Ce que déclenche un arrêté d'insalubrité
L'arrêté est une décision administrative constatant qu'un logement présente un danger pour la santé ou la sécurité de ses occupants. Sa notification produit des effets immédiats, sans attendre la moindre procédure judiciaire.
Le loyer cesse d'être dû
C'est l'effet le plus immédiat et le plus lourd. Le locataire cesse de payer légalement, sans avoir à saisir un juge, à compter du premier jour du mois qui suit la notification de l'arrêté.
Il conserve son droit d'occuper les lieux tant que l'arrêté ne porte pas interdiction d'habiter. Un bailleur qui tenterait de réclamer ces loyers s'exposerait à devoir les rembourser, majorés d'intérêts.
Le paiement ne reprend qu'à compter du premier jour du mois suivant la mainlevée de l'arrêté.
Remédiable ou irrémédiable
Insalubrité remédiable : des travaux permettent de rétablir la situation. L'arrêté fixe leur nature et un délai, généralement de six mois à deux ans. Le logement peut rester occupé si le danger le permet.
Insalubrité irrémédiable : aucune solution technique n'existe à un coût raisonnable. L'arrêté prononce une interdiction définitive d'habiter et peut imposer la démolition ou un changement d'usage.
L'obligation de relogement
Lorsque l'arrêté emporte interdiction d'habiter, le relogement incombe au propriétaire, à ses frais.
- Interdiction temporaire : hébergement le temps des travaux, puis retour du locataire dans les lieux
- Interdiction définitive : proposition d'un logement correspondant aux besoins et aux ressources de l'occupant
Si le bailleur ne s'exécute pas, l'autorité publique procède d'office et lui refacture l'intégralité du coût, majoré de frais de gestion.
Les sanctions encourues
- Percevoir un loyer malgré l'arrêté : jusqu'à trois ans d'emprisonnement et 100 000 € d'amende
- Ne pas réaliser les travaux prescrits : exécution d'office aux frais du propriétaire, astreinte journalière possible
- Relouer un logement frappé d'interdiction : mêmes peines, aggravées en cas de récidive
- Menacer ou expulser l'occupant pour se soustraire aux obligations : jusqu'à cinq ans et 150 000 €
Comment contester
Le propriétaire dispose de deux mois à compter de la notification. Deux voies s'offrent à lui, cumulables :
- Le recours gracieux auprès de l'autorité qui a pris l'arrêté, souvent le préfet
- Le recours contentieux devant le tribunal administratif
Le recours ne suspend pas les effets de l'arrêté. Le loyer reste suspendu et les travaux restent exigibles pendant toute l'instruction.
La mainlevée
Une fois les travaux terminés, le propriétaire sollicite une visite de contrôle. Si la conformité est constatée, l'autorité prend un arrêté de mainlevée qui met fin à tous les effets.

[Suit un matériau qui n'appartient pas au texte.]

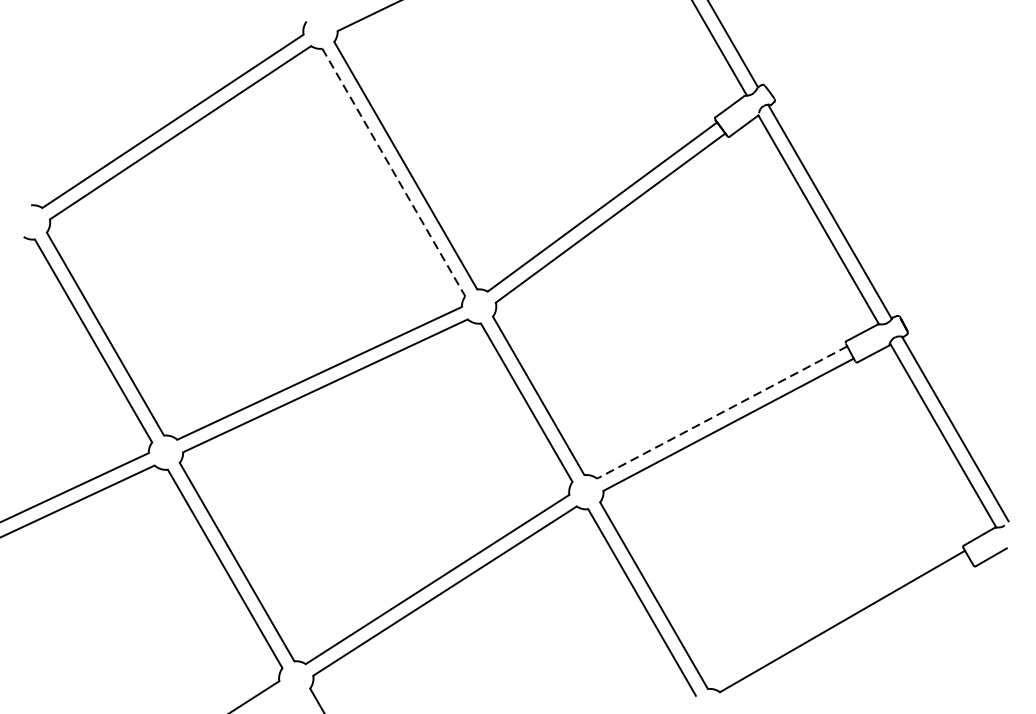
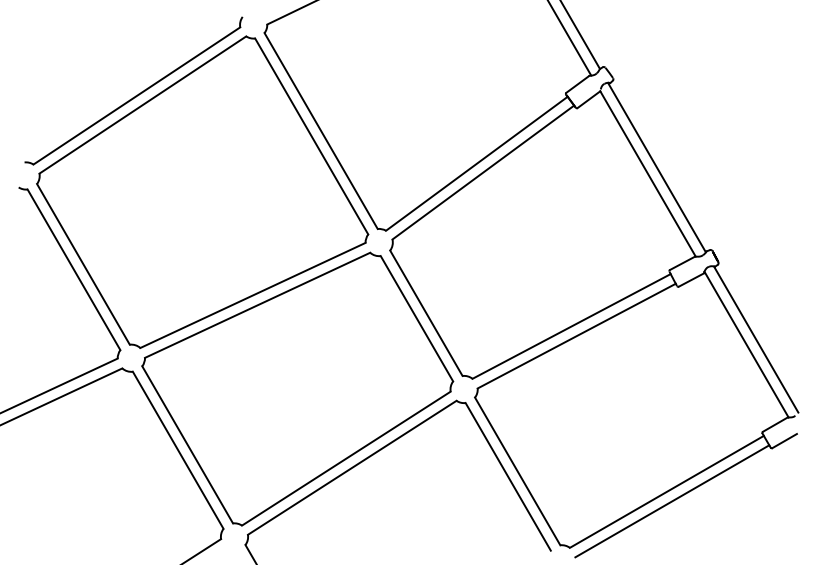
line: (393, 172) -> (311, 136), dashed -> solid
line: (722, 412) -> (571, 326), dashed -> solid
line: (849, 633) -> (672, 501), added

Ce document est indispensable : sans lui, l'arrêté reste attaché au bien, apparaît dans les diagnostics lors d'une vente et continue d'interdire la location.
Aides mobilisables
- Anah : jusqu'à 50 % du montant des travaux pour les propriétaires bailleurs s'engageant à louer à loyer maîtrisé
- Collectivités locales : dispositifs complémentaires, notamment dans les opérations programmées d'amélioration de l'habitat
- Éco-prêt à taux zéro pour le volet énergétique
Questions fréquentes
Le locataire doit-il quitter les lieux ?
Seulement si l'arrêté porte interdiction d'habiter. Sinon, il reste chez lui sans payer de loyer, le temps des travaux.
Qui peut signaler un logement insalubre ?
Le locataire, un voisin, le syndic, un travailleur social ou le maire. Le signalement s'adresse à l'agence régionale de santé ou au service communal d'hygiène et de santé.
L'arrêté apparaît-il lors d'une vente ?
Oui. Il doit être mentionné dans le dossier de diagnostic technique remis à l'acquéreur, et sa dissimulation engage la responsabilité du vendeur.
Le bail est-il résilié automatiquement ?
Non, il est suspendu. Sa durée est prolongée du temps de la suspension. Le locataire peut toutefois donner congé sans préavis.